Beitrag von closs » Di 12. Jul 2016, 16:44

Pluto hat geschrieben:Also... unter "historisch" verstehe ich den archäologischen Befund, soweit vorhanden, die zeitgenössischen Texte (Bibel?) oder aber eine Symbiose der Beiden.
Das ist das, was die Forschung als historisch methodisch naheliegend findet.

Meine Frage war eine andere:
Ist "historisch" als das zu verstehen, was forschungs-mäßig als wirklich stattgefunden habend positiv ermittelt wird, oder das, was damals stattgefunden hat?

Pluto hat geschrieben: Wird man mit einer schweren Frage konfrontiert, versucht man abzulenken
Das Gegenteil ist der Fall: Die Frage ist dann leicht zu beantworten, wenn der Fragesteller erläutert, was er damit meint - denn er könnte damit zwei unterschiedliche Dinge meinen - s.o. - Insofern sollte der Fragesteller in der Lage sein zu sagen: "DIESES meine ich mit meiner Frage und nicht jenes".

Beispiel A:
Man stelle sich vor, dass Jesus TATSÄCHLICH am Kreuz gestorben ist - das würde ich als "real"/"wirklich" verstehen - da haben wir das Jahr 33 und da steht ein Kreuz und da hängt einer dran namens Jesus. - Man stelle sich nun vor, dass die Forschung methodisch ermittelt, dass aus ihrer Beobachtung zu erschließen ist, dass Jesus am Kreuz gestorben ist.

In diesem Fall stimmen WIRKLICHES Geschehen (WENN es so war) und methodisch ermitteltes Geschehen überein - man darf annehmen, dass dies oft der Fall ist. - Was aber ist nun das Historische daran? - Dass es wirklich geschehen ist oder dass es als wirklich geschehen ermittelt wurde?

Beispiel B:
Man stelle sich vor, dass Maria WIRKLICH als Jungfrau geboren hat - da ist eine Jungfrau, die ein Kind gebiert, ohne jemals mit männlichen Spermien in Kontakt gekommen zu sein. - Man stelle sich nun vor, dass die Forschung methodisch NICHT ermitteln kann, ob dies so ist oder nicht.

In diesem Fall stimmen WIRKLICHES Geschehen (WENN es so war) und methodisches Geschehen NICHT überein. - Wäre es nun "unhistorisch", wenn es methodisch nicht ermittelbar ist, selbst wenn es geschehen wäre?

sven23 hat geschrieben:Sie schätzt sogar die Naherwartung für höchst authentisch ein, weil sie sich schon bei Abfassung praktisch als Irrtum erwiesen hat.
Wie Du sagst: eine Einschätzung, also Interpretation.

Denn das von uns Beobachtete (wollen wir annehmen, dass es übereinstimmt mit dem, was WIRKLICH war) ist in der Tat von vorne herein ein Irrtum: Es war immer falsch, eine Naherwartung zu verstehen/zu glauben. - Warum?
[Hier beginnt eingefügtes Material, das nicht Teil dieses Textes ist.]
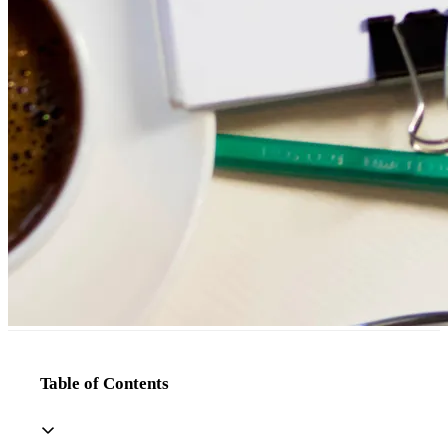
Table of Contents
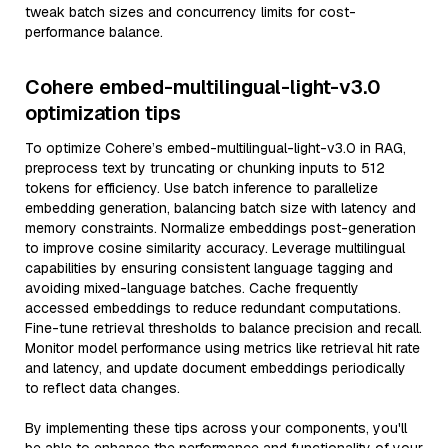
tweak batch sizes and concurrency limits for cost-
performance balance.
Cohere embed-multilingual-light-v3.0
optimization tips
To optimize Cohere’s embed-multilingual-light-v3.0 in RAG,
preprocess text by truncating or chunking inputs to 512
tokens for efficiency. Use batch inference to parallelize
embedding generation, balancing batch size with latency and
memory constraints. Normalize embeddings post-generation
to improve cosine similarity accuracy. Leverage multilingual
capabilities by ensuring consistent language tagging and
avoiding mixed-language batches. Cache frequently
accessed embeddings to reduce redundant computations.
Fine-tune retrieval thresholds to balance precision and recall.
Monitor model performance using metrics like retrieval hit rate
and latency, and update document embeddings periodically
to reflect data changes.
By implementing these tips across your components, you'll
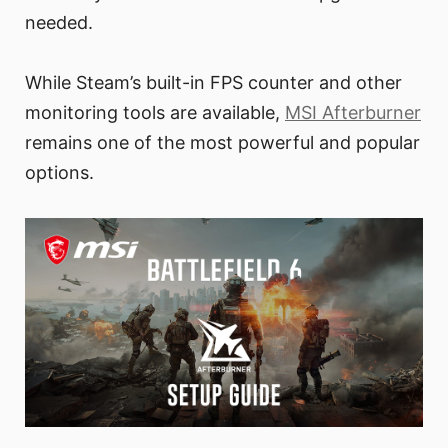
needed.
While Steam’s built-in FPS counter and other
monitoring tools are available,
MSI Afterburner
remains one of the most powerful and popular
options.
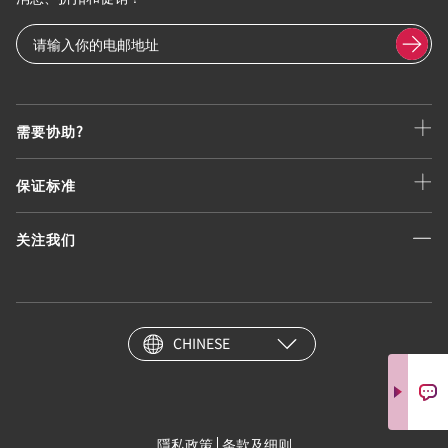
需要协助?
保证标准
关注我们
CHINESE
隱私政策
条款及细则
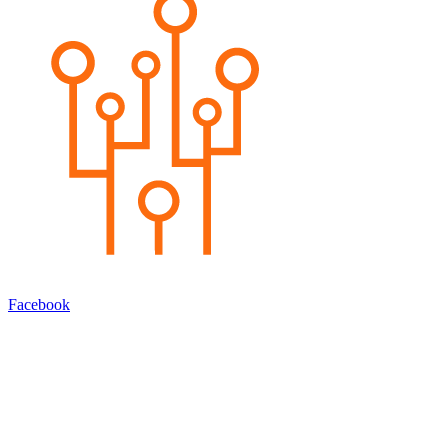
Facebook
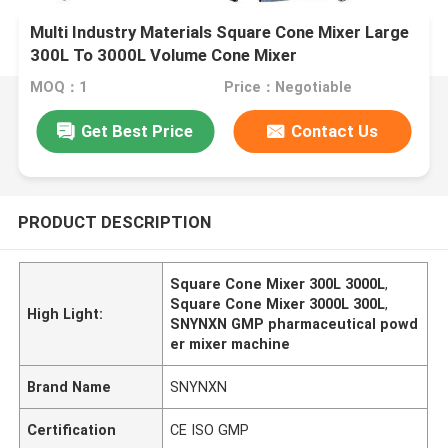
Multi Industry Materials Square Cone Mixer Large
300L To 3000L Volume Cone Mixer
MOQ：1
Price：Negotiable
Get Best Price
Contact Us
PRODUCT DESCRIPTION
Square Cone Mixer 300L 3000L
,
Square Cone Mixer 3000L 300L
,
High Light:
SNYNXN GMP pharmaceutical powd
er mixer machine
Brand Name
SNYNXN
Certification
CE ISO GMP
Das Interpretierende (also wir) sagt dazu:
a)Weil Jesus sich von vorne herein geirrt hat.
b) Weil Jesus es nie so gemeint hat, wie er rezipiert wurde.
Ohne dieses ausgelutschte Thema noch einmal aufzuwärmen: Hier ist zu unterscheiden zwischen objektiv Beobachtetes ("Der Textverfasser sieht eine Naherwartung") und Interpretierendes a) oder b).

sven23 hat geschrieben:er sprach von Glaubenspropagandaschriften.
Im zeitgenössischen Sinne des Wortes - und fügt hinzu, dass die Bibel im Vergleich zu üblichen zeitgenössischen Schriften außerordentlich historisch ist.

sven23 hat geschrieben:im Gegensatz zur kanonischen Exegese, die sich nicht für den ursprünglichen Sinn eines Textes interessiert.
Da hast Du wirklich was falsch verstanden.

sven23 hat geschrieben: Selbstverständlich darf sich die historische Jesusforschung über den Protagonisten äußern
Immer mit dem Vorbehalt: "Unter Zugrundelegung des Verfasserverständnisses und unserer zeitgenössischen Interpretation".

sven23 hat geschrieben: In der historischen Jesusforschung gibt es keine Alternative, wenn man dem glaubensdogmatischen Sandkasten entwachsen will.
Das, was Du als "Forschung" bezeichnest, ist einem glaubensdogmatischen Sandkasten entwachsen und triumpf-blind in den nächsten reingefallen.